Listed records Block Start

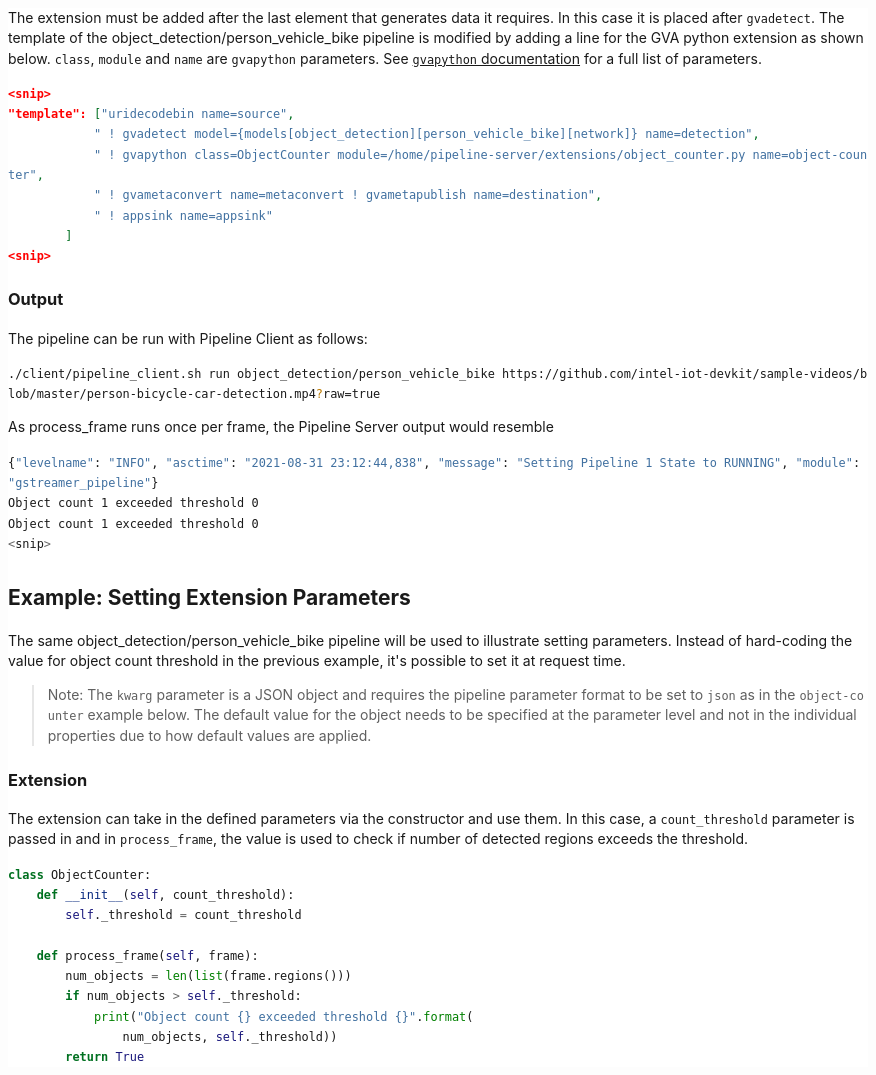 The extension must be added after the last element that generates data it requires. In this case it is placed after `gvadetect`. The template of the object_detection/person_vehicle_bike pipeline is modified by adding a line for the GVA python extension as shown below.
`class`, `module` and `name` are `gvapython` parameters. See [`gvapython` documentation](https://github.com/openvinotoolkit/dlstreamer_gst/wiki/gvapython) for a full list of parameters.

```json
<snip>
"template": ["uridecodebin name=source",
            " ! gvadetect model={models[object_detection][person_vehicle_bike][network]} name=detection",
            " ! gvapython class=ObjectCounter module=/home/pipeline-server/extensions/object_counter.py name=object-counter",
            " ! gvametaconvert name=metaconvert ! gvametapublish name=destination",
            " ! appsink name=appsink"
        ]
<snip>
```
### Output

The pipeline can be run with Pipeline Client as follows:
```bash
./client/pipeline_client.sh run object_detection/person_vehicle_bike https://github.com/intel-iot-devkit/sample-videos/blob/master/person-bicycle-car-detection.mp4?raw=true
```

As process_frame runs once per frame, the Pipeline Server output would resemble
```bash
{"levelname": "INFO", "asctime": "2021-08-31 23:12:44,838", "message": "Setting Pipeline 1 State to RUNNING", "module": "gstreamer_pipeline"}
Object count 1 exceeded threshold 0
Object count 1 exceeded threshold 0
<snip>
```

## Example: Setting Extension Parameters

The same object_detection/person_vehicle_bike pipeline will be used to illustrate setting parameters. Instead of hard-coding the value for object count threshold in the previous example, it's possible to set it at request time.
> Note: The `kwarg` parameter is a JSON object and requires the pipeline parameter format to be set to `json` as in the `object-counter` example below. The default value for the object needs to be specified at the parameter level and not in the individual properties due to how default values are applied.

### Extension

The extension can take in the defined parameters via the constructor and use them. In this case, a `count_threshold` parameter is passed in and in `process_frame`, the value is used to check if number of detected regions exceeds the threshold.

```python
class ObjectCounter:
    def __init__(self, count_threshold):
        self._threshold = count_threshold

    def process_frame(self, frame):
        num_objects = len(list(frame.regions()))
        if num_objects > self._threshold:
            print("Object count {} exceeded threshold {}".format(
                num_objects, self._threshold))
        return True
```
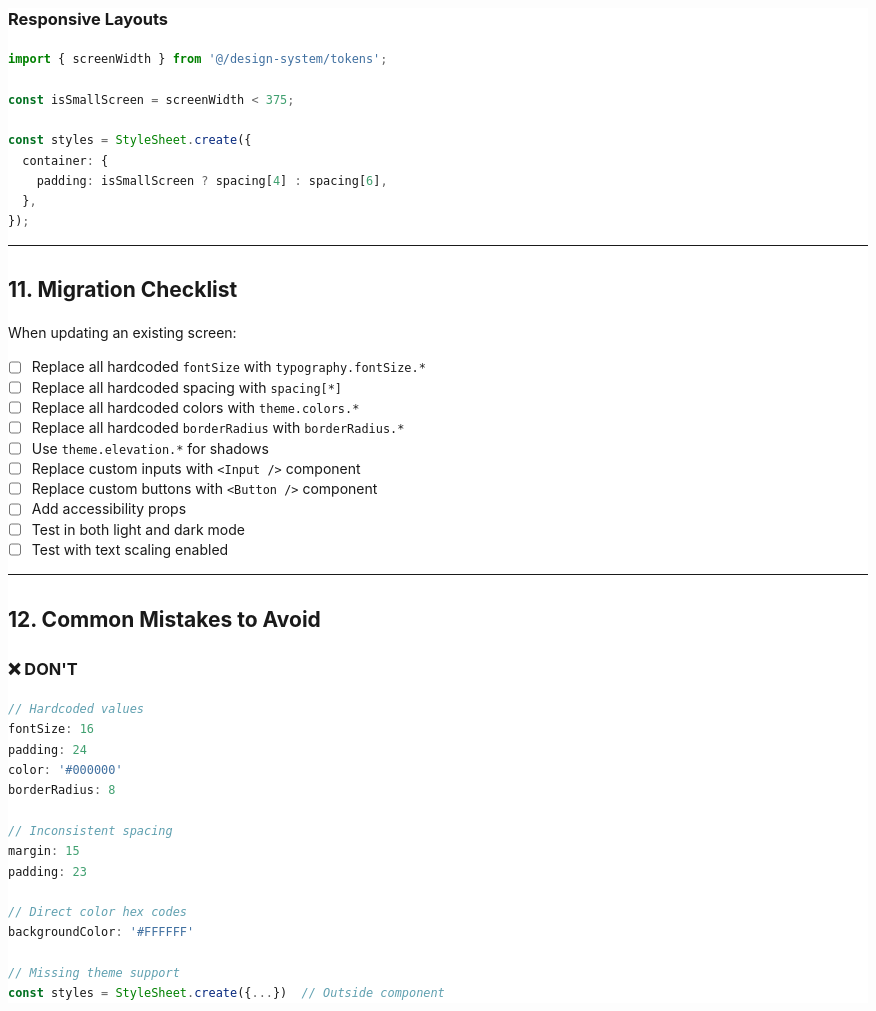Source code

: ### Responsive Layouts
```typescript
import { screenWidth } from '@/design-system/tokens';

const isSmallScreen = screenWidth < 375;

const styles = StyleSheet.create({
  container: {
    padding: isSmallScreen ? spacing[4] : spacing[6],
  },
});
```

---

## 11. Migration Checklist

When updating an existing screen:

- [ ] Replace all hardcoded `fontSize` with `typography.fontSize.*`
- [ ] Replace all hardcoded spacing with `spacing[*]`
- [ ] Replace all hardcoded colors with `theme.colors.*`
- [ ] Replace all hardcoded `borderRadius` with `borderRadius.*`
- [ ] Use `theme.elevation.*` for shadows
- [ ] Replace custom inputs with `<Input />` component
- [ ] Replace custom buttons with `<Button />` component
- [ ] Add accessibility props
- [ ] Test in both light and dark mode
- [ ] Test with text scaling enabled

---

## 12. Common Mistakes to Avoid

### ❌ DON'T
```typescript
// Hardcoded values
fontSize: 16
padding: 24
color: '#000000'
borderRadius: 8

// Inconsistent spacing
margin: 15
padding: 23

// Direct color hex codes
backgroundColor: '#FFFFFF'

// Missing theme support
const styles = StyleSheet.create({...})  // Outside component
```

Listed records Block End

Goal of the exercise:
Wherever the string "ObjectCounter" occurs in the records, copy the line it is in.

Task answer:
            " ! gvapython class=ObjectCounter module=/home/pipeline-server/extensions/object_counter.py name=object-counter",
class ObjectCounter:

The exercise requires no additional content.